The German physicist who built the crackling, clicking device that made the invisible world of radiation tangible and forever changed how we measure it.
Hans Geiger's name is synonymous with a simple, ubiquitous instrument, but his work probed the deepest mysteries of the atom. As a young researcher, he was the meticulous experimental hands for Ernest Rutherford in Manchester, where their famous gold foil experiments—scattering alpha particles—provided the first concrete evidence for the atomic nucleus. Geiger's genius lay in devising ways to detect and count individual subatomic particles. This drive led him to develop the original radiation counter, a sealed tube that produced an electrical pulse for each particle that entered it. Later refined with his student Walther Müller into the durable Geiger-Müller tube, his invention democratized radiation detection, moving it from the lab specialist to the field technician, the medic, and the prospector. His career, which spanned the tumultuous rise of nuclear physics in early 20th-century Germany, was fundamentally about making the imperceptible perceptible, giving science a new sense with which to explore the fabric of matter.
1860–1882
Born during or after the Civil War, they built industrial America — the railroads, the steel mills, the first skyscrapers. An era of massive wealth, massive inequality, and the belief that the future belonged to whoever could build it fastest.

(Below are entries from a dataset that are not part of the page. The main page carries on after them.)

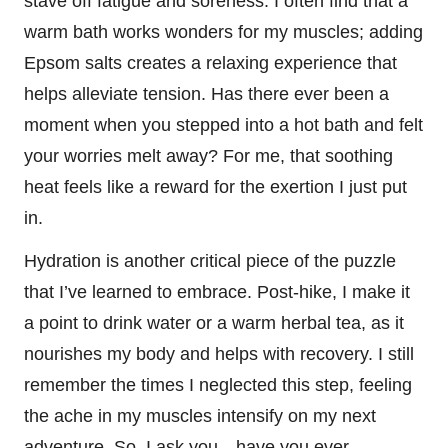
stave off fatigue and soreness. I often find that a
warm bath works wonders for my muscles; adding
Epsom salts creates a relaxing experience that
helps alleviate tension. Has there ever been a
moment when you stepped into a hot bath and felt
your worries melt away? For me, that soothing
heat feels like a reward for the exertion I just put
in.
Hydration is another critical piece of the puzzle
that I’ve learned to embrace. Post-hike, I make it
a point to drink water or a warm herbal tea, as it
nourishes my body and helps with recovery. I still
remember the times I neglected this step, feeling
the ache in my muscles intensify on my next
adventure. So, I ask you—have you ever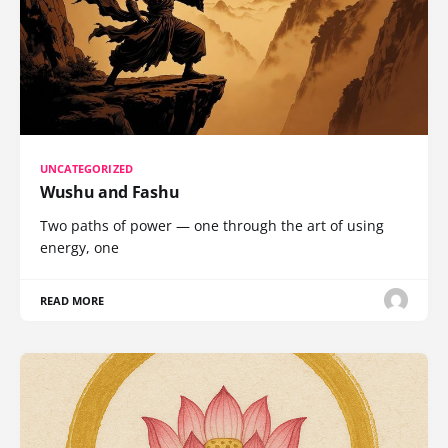
UNCATEGORIZED
Wushu and Fashu
Two paths of power — one through the art of using
energy, one
READ MORE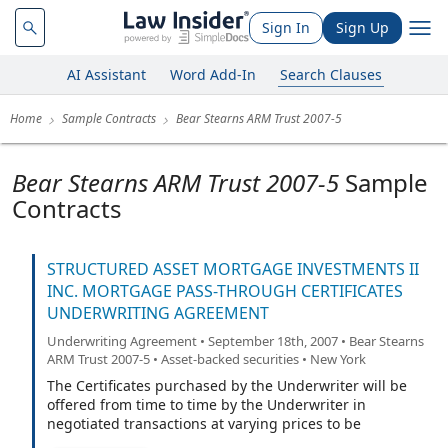
Sign In
Sign Up
AI Assistant
Word Add-In
Search Clauses
Home
Sample Contracts
Bear Stearns ARM Trust 2007-5
Bear Stearns ARM Trust 2007-5
Sample
Contracts
STRUCTURED ASSET MORTGAGE INVESTMENTS II
INC. MORTGAGE PASS-THROUGH CERTIFICATES
UNDERWRITING AGREEMENT
Underwriting Agreement • September 18th, 2007 • Bear Stearns
ARM Trust 2007-5 • Asset-backed securities • New York
The Certificates purchased by the Underwriter will be
offered from time to time by the Underwriter in
negotiated transactions at varying prices to be
determined at the time of sale.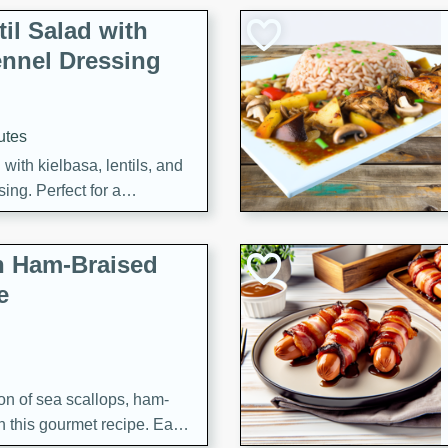
il Salad with
nnel Dressing
utes
with kielbasa, lentils, and
ing. Perfect for a
h Ham-Braised
e
on of sea scallops, ham-
n this gourmet recipe. Each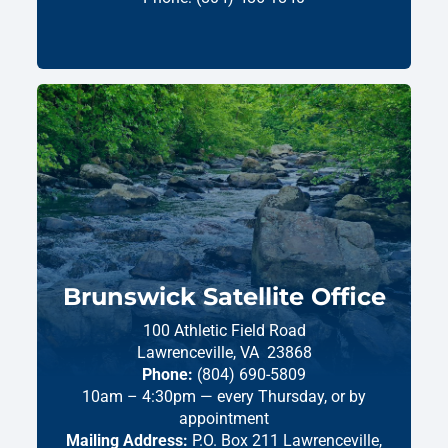
Brunswick Satellite Office
100 Athletic Field Road
Lawrenceville,
VA
23868
Phone:
(804) 690-5809
10am – 4:30pm — every Thursday, or by
appointment
Mailing Address:
P.O. Box 211 Lawrenceville,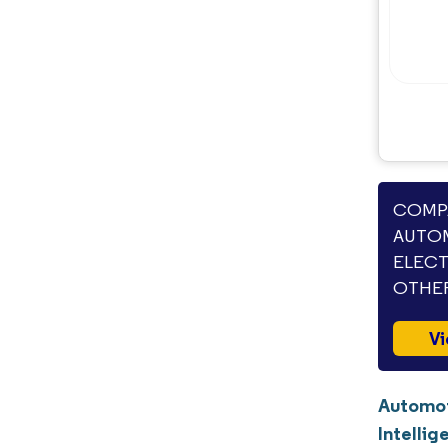
COMPA
AUTOM
ELECT
OTHER
Vi
Automot
Intellig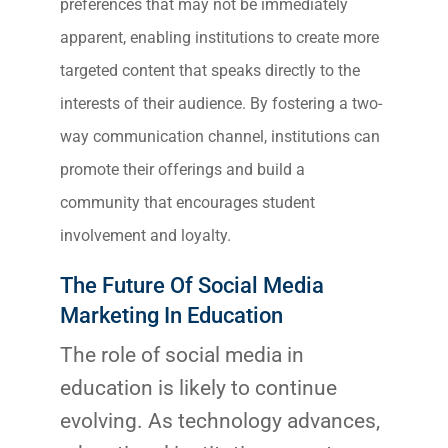
preferences that may not be immediately
apparent, enabling institutions to create more
targeted content that speaks directly to the
interests of their audience. By fostering a two-
way communication channel, institutions can
promote their offerings and build a
community that encourages student
involvement and loyalty.
The Future Of Social Media
Marketing In Education
The role of social media in
education is likely to continue
evolving. As technology advances,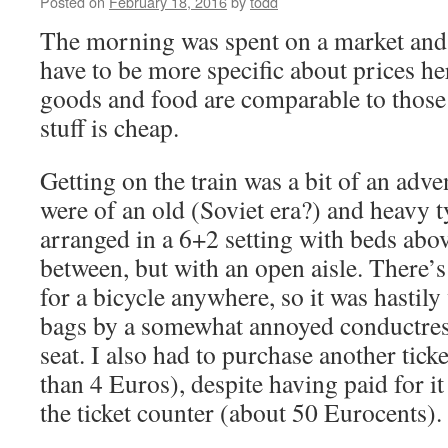
Posted on
February 18, 2016
by
todd
The morning was spent on a market and i
have to be more specific about prices he
goods and food are comparable to those 
stuff is cheap.
Getting on the train was a bit of an adve
were of an old (Soviet era?) and heavy t
arranged in a 6+2 setting with beds abov
between, but with an open aisle. There’s
for a bicycle anywhere, so it was hastily
bags by a somewhat annoyed conductres
seat. I also had to purchase another ticket
than 4 Euros), despite having paid for it
the ticket counter (about 50 Eurocents).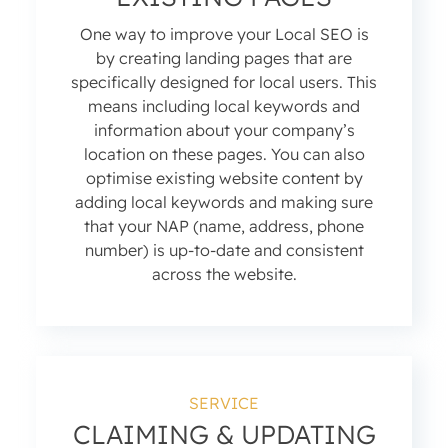
One way to improve your Local SEO is
by creating landing pages that are
specifically designed for local users. This
means including local keywords and
information about your company’s
location on these pages. You can also
optimise existing website content by
adding local keywords and making sure
that your NAP (name, address, phone
number) is up-to-date and consistent
across the website.
SERVICE
CLAIMING & UPDATING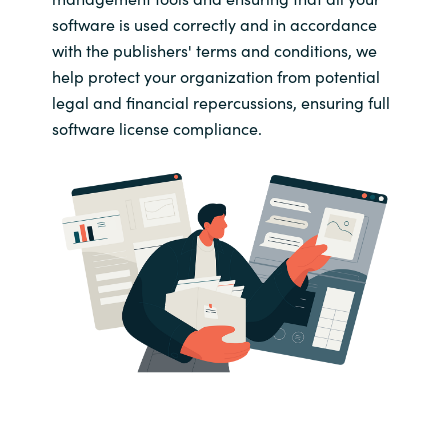
software is used correctly and in accordance
with the publishers' terms and conditions, we
help protect your organization from potential
legal and financial repercussions, ensuring full
software license compliance.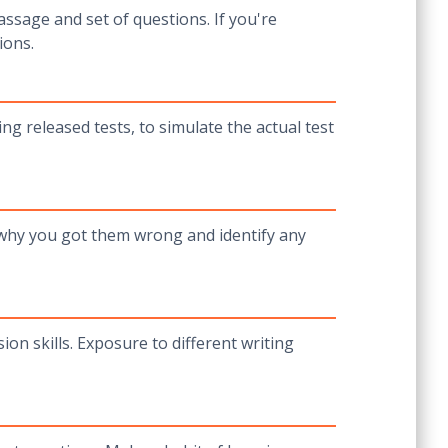
ssage and set of questions. If you're
ions.
ing released tests, to simulate the actual test
 why you got them wrong and identify any
on skills. Exposure to different writing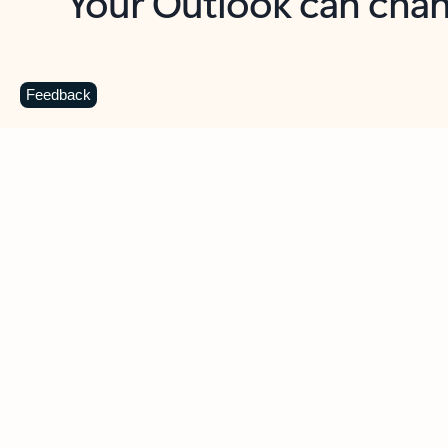
Key benefits
Get more from Outlook
C
Feedback
Together in one place
See everything you need to manage your day in
one view. Easily stay on top of emails, calendars,
contacts, and to-do lists—at home or on the go.
Connect your accounts
Write more effective emails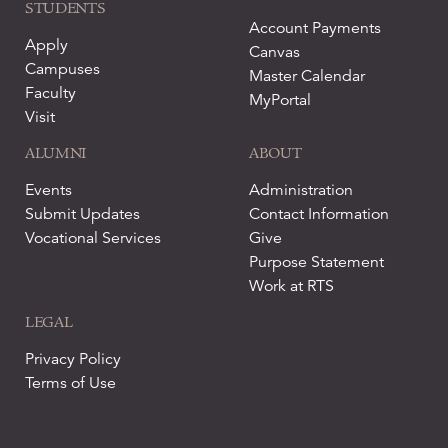
STUDENTS
Account Payments
Apply
Canvas
Campuses
Master Calendar
Faculty
MyPortal
Visit
ALUMNI
ABOUT
Events
Administration
Submit Updates
Contact Information
Vocational Services
Give
Purpose Statement
Work at RTS
LEGAL
Privacy Policy
Terms of Use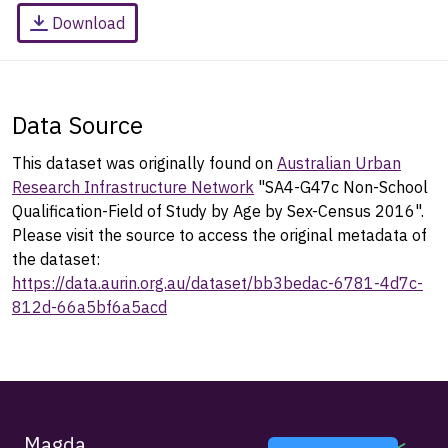
Download
Data Source
This dataset was originally found on
Australian Urban
Research Infrastructure Network
"SA4-G47c Non-School
Qualification-Field of Study by Age by Sex-Census 2016".
Please visit the source to access the original metadata of
the dataset:
https://data.aurin.org.au/dataset/bb3bedac-6781-4d7c-
812d-66a5bf6a5acd
Magda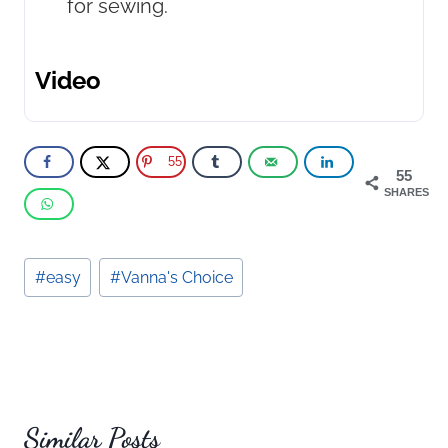
for sewing.
Video
55
55
SHARES
Post
#
easy
#
Vanna's Choice
Tags:
Similar Posts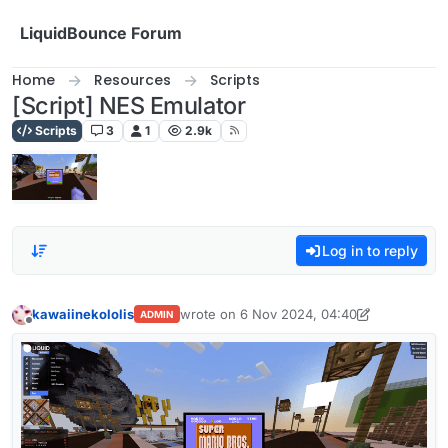
Skip to content
LiquidBounce Forum
Home
Resources
Scripts
[Script] NES Emulator
Scripts
3
1
2.9k
Log in to reply
kawaiinekololis
wrote on
6 Nov 2024, 04:40
ADMIN
last edited by kawaiinekololis
1 Mar 2026, 
Offline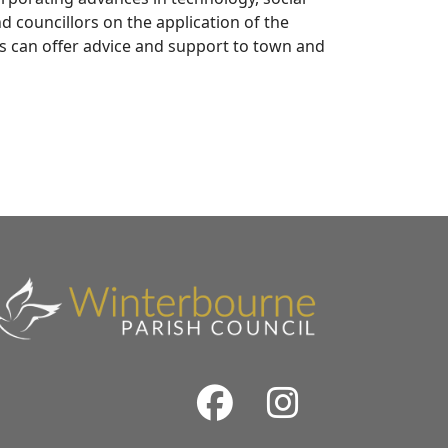
d councillors on the application of the
ls can offer advice and support to town and
Facebook
Instrag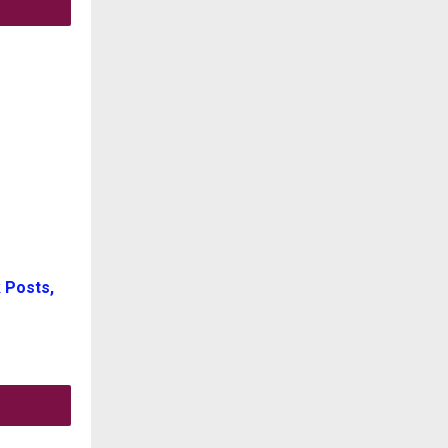
 Posts,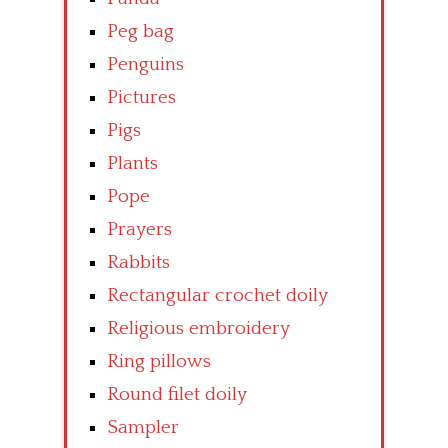
Peg bag
Penguins
Pictures
Pigs
Plants
Pope
Prayers
Rabbits
Rectangular crochet doily
Religious embroidery
Ring pillows
Round filet doily
Sampler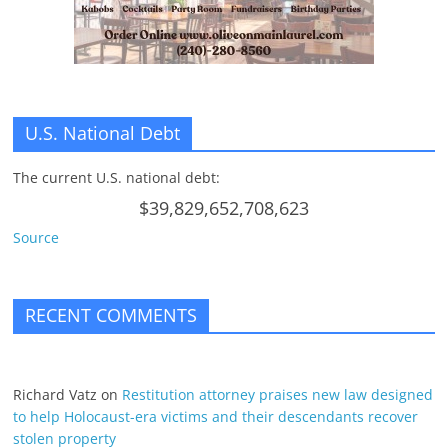
U.S. National Debt
The current U.S. national debt:
$39,829,652,708,623
Source
RECENT COMMENTS
Richard Vatz
on
Restitution attorney praises new law designed
to help Holocaust-era victims and their descendants recover
stolen property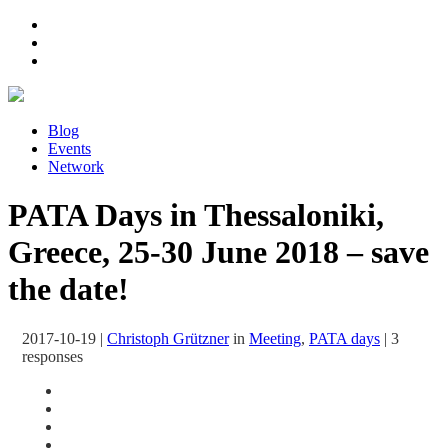
Blog
Events
Network
PATA Days in Thessaloniki,
Greece, 25-30 June 2018 – save
the date!
2017-10-19
|
Christoph Grützner
in
Meeting
,
PATA days
|
3
responses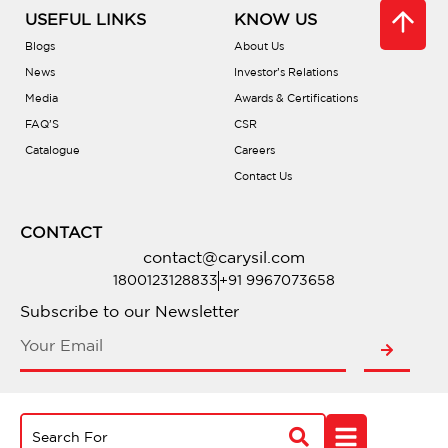
USEFUL LINKS
KNOW US
Blogs
About Us
News
Investor’s Relations
Media
Awards & Certifications
FAQ’S
CSR
Catalogue
Careers
Contact Us
CONTACT
contact@carysil.com
1800123128833
+91 9967073658
Subscribe to our Newsletter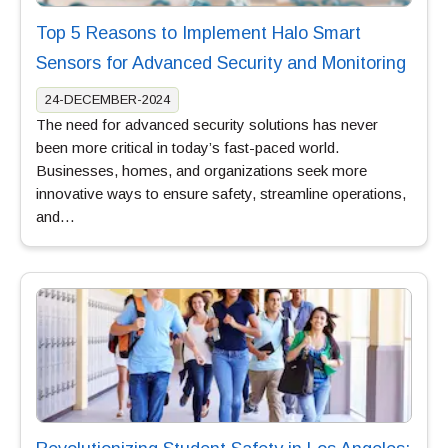
Top 5 Reasons to Implement Halo Smart
Sensors for Advanced Security and Monitoring
24-DECEMBER-2024
The need for advanced security solutions has never
been more critical in today’s fast-paced world.
Businesses, homes, and organizations seek more
innovative ways to ensure safety, streamline operations,
and…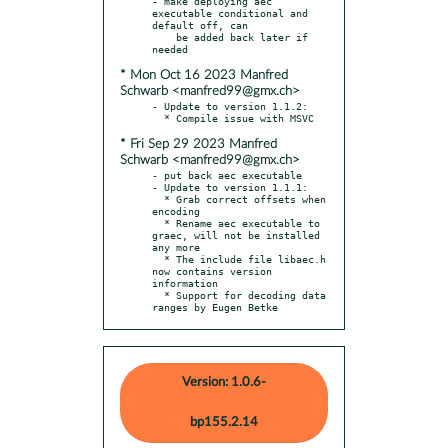
- make deploying aec 
executable conditional and 
default off, can

    be added back later if 
* Mon Oct 16 2023 Manfred
Schwarb <manfred99@gmx.ch>
- Update to version 1.1.2:

* Fri Sep 29 2023 Manfred
Schwarb <manfred99@gmx.ch>
- put back aec executable

- Update to version 1.1.1:

  * Grab correct offsets when 
encoding

  * Rename aec executable to 
graec, will not be installed 
any more

  * The include file libaec.h 
now contains version 
information

  * Support for decoding data 
ranges by Eugen Betke
Version: 1.0.6-
bp155.2.14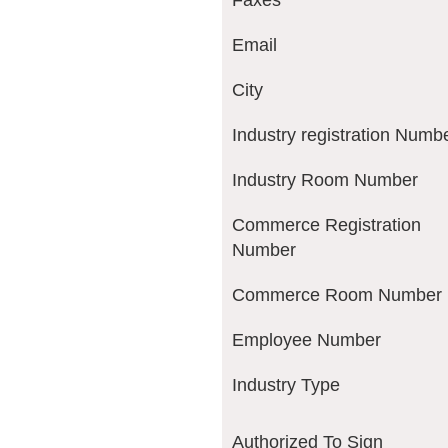
Faxes
Email
City
Industry registration Numb
Industry Room Number
Commerce Registration
Number
Commerce Room Number
Employee Number
Industry Type
Authorized To Sign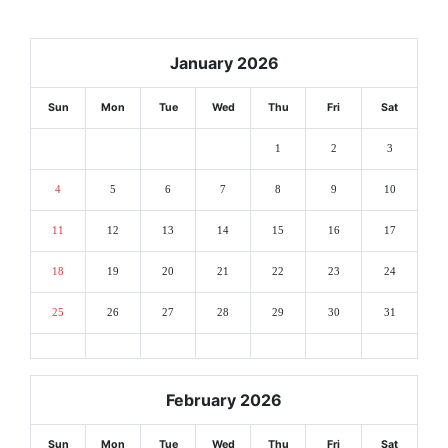
January 2026
Sun
Mon
Tue
Wed
Thu
Fri
Sat
1
2
3
4
5
6
7
8
9
10
11
12
13
14
15
16
17
18
19
20
21
22
23
24
25
26
27
28
29
30
31
February 2026
Sun
Mon
Tue
Wed
Thu
Fri
Sat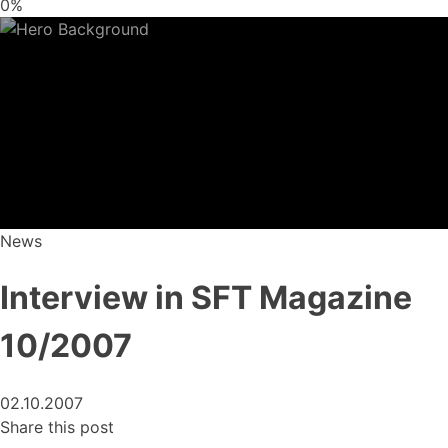
0%
News
Interview in SFT Magazine
10/2007
02.10.2007
Share this post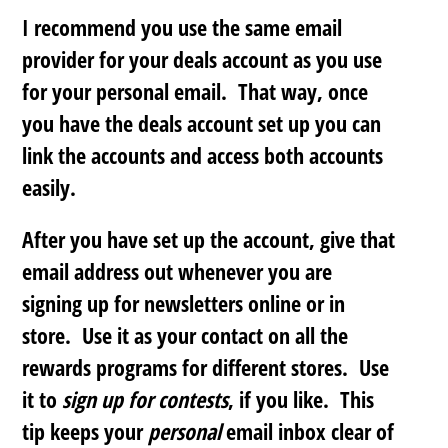
I recommend you use the same email
provider for your deals account as you use
for your personal email. That way, once
you have the deals account set up you can
link the accounts and access both accounts
easily.
After you have set up the account, give that
email address out whenever you are
signing up for newsletters online or in
store. Use it as your contact on all the
rewards programs for different stores. Use
it to
sign up for contests
, if you like. This
tip keeps your
personal
email inbox clear of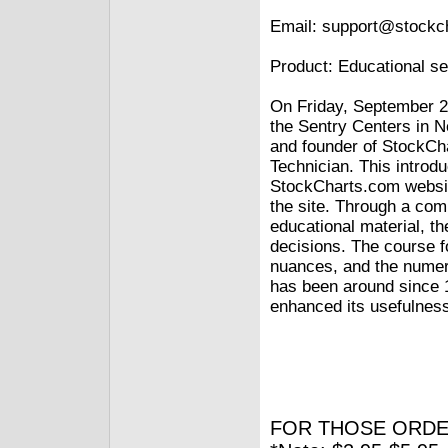
Email: support@stockc
Product: Educational s
On Friday, September 2
the Sentry Centers in N
and founder of StockCh
Technician. This introd
StockCharts.com websit
the site. Through a com
educational material, th
decisions. The course f
nuances, and the numero
has been around since 
enhanced its usefulness
FOR THOSE ORDE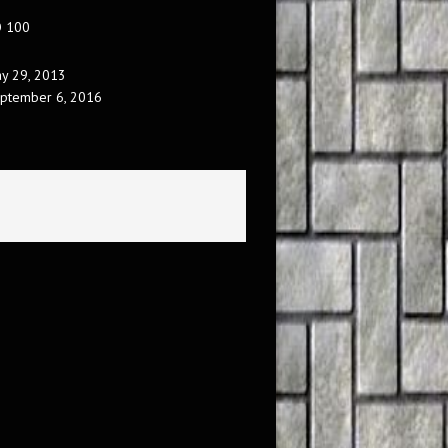
O 100
y 29, 2013
ptember 6, 2016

Hans was born in 1882, placing them squarely in The Gilded Age. The events that shaped this generation — world wars, depression, and rapid industrialization — shaped the world they entered and the choices available to them.
The biggest hits of 1882
The world at every milestone
First electrical power plant opens in New York
First public film screening by the Lumiere brothers
Spanish-American War; US emerges as a world power
Boxer Rebellion in China
Wright brothers achieve first powered flight
Titanic sinks on its maiden voyage
King Tut's tomb discovered in Egypt
Amelia Earhart flies solo across the Atlantic
Battle of Midway turns the tide in the Pacific
WWII ends; atomic bombs dropped on Hiroshima and Nagasaki
The original Geiger counter was so sensitive it had to be operated in a dark room because light could trigger false counts.
He served as an artillery officer in the German army during World War I.
Geiger was a member of the Uranverein, the German nuclear energy project during World War II.
He initially doubted the feasibility of nuclear fission when it was first reported by Otto Hahn and Fritz Strassmann.
The Geiger–Marsden experiments were actually carried out by two of Rutherford's students, Hans Geiger and Ernest Marsden, with Geiger as the senior researcher.
“The alpha particle is a most delicate probe for the atomic nucleus.”